◆ What is expected
The answer must consist of the records, repeated exactly.

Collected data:
..........

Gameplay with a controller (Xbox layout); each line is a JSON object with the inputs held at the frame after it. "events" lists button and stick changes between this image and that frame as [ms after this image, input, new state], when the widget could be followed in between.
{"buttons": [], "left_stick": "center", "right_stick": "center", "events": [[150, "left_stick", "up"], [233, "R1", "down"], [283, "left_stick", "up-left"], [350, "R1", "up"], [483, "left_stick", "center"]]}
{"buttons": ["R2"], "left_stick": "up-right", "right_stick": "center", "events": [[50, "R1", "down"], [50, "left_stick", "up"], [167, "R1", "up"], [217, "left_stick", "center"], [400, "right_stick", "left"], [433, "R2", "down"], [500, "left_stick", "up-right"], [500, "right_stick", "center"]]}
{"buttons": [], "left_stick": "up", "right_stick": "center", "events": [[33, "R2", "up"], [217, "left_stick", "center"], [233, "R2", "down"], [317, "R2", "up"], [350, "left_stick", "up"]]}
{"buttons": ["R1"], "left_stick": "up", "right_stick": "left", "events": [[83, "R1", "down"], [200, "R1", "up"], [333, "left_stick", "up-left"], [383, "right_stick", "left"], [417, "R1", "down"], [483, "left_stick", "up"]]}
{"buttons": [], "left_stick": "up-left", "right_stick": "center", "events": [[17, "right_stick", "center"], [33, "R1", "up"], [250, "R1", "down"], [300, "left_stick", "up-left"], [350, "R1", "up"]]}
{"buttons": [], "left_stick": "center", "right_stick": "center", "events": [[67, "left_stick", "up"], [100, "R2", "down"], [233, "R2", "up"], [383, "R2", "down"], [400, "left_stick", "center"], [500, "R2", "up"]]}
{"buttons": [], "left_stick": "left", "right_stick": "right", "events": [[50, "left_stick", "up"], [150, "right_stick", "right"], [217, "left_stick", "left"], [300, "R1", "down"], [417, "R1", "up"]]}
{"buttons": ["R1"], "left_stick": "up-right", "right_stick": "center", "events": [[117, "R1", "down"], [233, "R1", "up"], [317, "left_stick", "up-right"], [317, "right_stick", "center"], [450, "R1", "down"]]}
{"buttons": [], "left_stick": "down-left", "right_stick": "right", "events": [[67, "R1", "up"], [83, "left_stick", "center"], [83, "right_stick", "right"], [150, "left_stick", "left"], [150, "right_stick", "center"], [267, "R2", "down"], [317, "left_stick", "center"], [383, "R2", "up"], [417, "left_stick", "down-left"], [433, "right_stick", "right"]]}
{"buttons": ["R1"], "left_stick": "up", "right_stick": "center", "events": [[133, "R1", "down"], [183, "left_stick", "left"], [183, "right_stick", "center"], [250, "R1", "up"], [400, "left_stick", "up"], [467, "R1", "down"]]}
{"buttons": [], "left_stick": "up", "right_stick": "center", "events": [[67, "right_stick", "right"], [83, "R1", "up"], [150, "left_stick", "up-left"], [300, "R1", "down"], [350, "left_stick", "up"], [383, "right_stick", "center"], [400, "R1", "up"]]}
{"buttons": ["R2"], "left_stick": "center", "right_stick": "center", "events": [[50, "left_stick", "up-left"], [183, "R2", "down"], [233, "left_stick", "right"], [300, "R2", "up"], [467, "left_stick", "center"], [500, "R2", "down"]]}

..........

◆ Solved problem
Gameplay with a controller (Xbox layout); each line is a JSON object with the inputs held at the frame after it. "events" lists button and stick changes between this image and that frame as [ms after this image, input, new state], when the widget could be followed in between.
{"buttons": [], "left_stick": "center", "right_stick": "center", "events": [[150, "left_stick", "up"], [233, "R1", "down"], [283, "left_stick", "up-left"], [350, "R1", "up"], [483, "left_stick", "center"]]}
{"buttons": ["R2"], "left_stick": "up-right", "right_stick": "center", "events": [[50, "R1", "down"], [50, "left_stick", "up"], [167, "R1", "up"], [217, "left_stick", "center"], [400, "right_stick", "left"], [433, "R2", "down"], [500, "left_stick", "up-right"], [500, "right_stick", "center"]]}
{"buttons": [], "left_stick": "up", "right_stick": "center", "events": [[33, "R2", "up"], [217, "left_stick", "center"], [233, "R2", "down"], [317, "R2", "up"], [350, "left_stick", "up"]]}
{"buttons": ["R1"], "left_stick": "up", "right_stick": "left", "events": [[83, "R1", "down"], [200, "R1", "up"], [333, "left_stick", "up-left"], [383, "right_stick", "left"], [417, "R1", "down"], [483, "left_stick", "up"]]}
{"buttons": [], "left_stick": "up-left", "right_stick": "center", "events": [[17, "right_stick", "center"], [33, "R1", "up"], [250, "R1", "down"], [300, "left_stick", "up-left"], [350, "R1", "up"]]}
{"buttons": [], "left_stick": "center", "right_stick": "center", "events": [[67, "left_stick", "up"], [100, "R2", "down"], [233, "R2", "up"], [383, "R2", "down"], [400, "left_stick", "center"], [500, "R2", "up"]]}
{"buttons": [], "left_stick": "left", "right_stick": "right", "events": [[50, "left_stick", "up"], [150, "right_stick", "right"], [217, "left_stick", "left"], [300, "R1", "down"], [417, "R1", "up"]]}
{"buttons": ["R1"], "left_stick": "up-right", "right_stick": "center", "events": [[117, "R1", "down"], [233, "R1", "up"], [317, "left_stick", "up-right"], [317, "right_stick", "center"], [450, "R1", "down"]]}
{"buttons": [], "left_stick": "down-left", "right_stick": "right", "events": [[67, "R1", "up"], [83, "left_stick", "center"], [83, "right_stick", "right"], [150, "left_stick", "left"], [150, "right_stick", "center"], [267, "R2", "down"], [317, "left_stick", "center"], [383, "R2", "up"], [417, "left_stick", "down-left"], [433, "right_stick", "right"]]}
{"buttons": ["R1"], "left_stick": "up", "right_stick": "center", "events": [[133, "R1", "down"], [183, "left_stick", "left"], [183, "right_stick", "center"], [250, "R1", "up"], [400, "left_stick", "up"], [467, "R1", "down"]]}
{"buttons": [], "left_stick": "up", "right_stick": "center", "events": [[67, "right_stick", "right"], [83, "R1", "up"], [150, "left_stick", "up-left"], [300, "R1", "down"], [350, "left_stick", "up"], [383, "right_stick", "center"], [400, "R1", "up"]]}
{"buttons": ["R2"], "left_stick": "center", "right_stick": "center", "events": [[50, "left_stick", "up-left"], [183, "R2", "down"], [233, "left_stick", "right"], [300, "R2", "up"], [467, "left_stick", "center"], [500, "R2", "down"]]}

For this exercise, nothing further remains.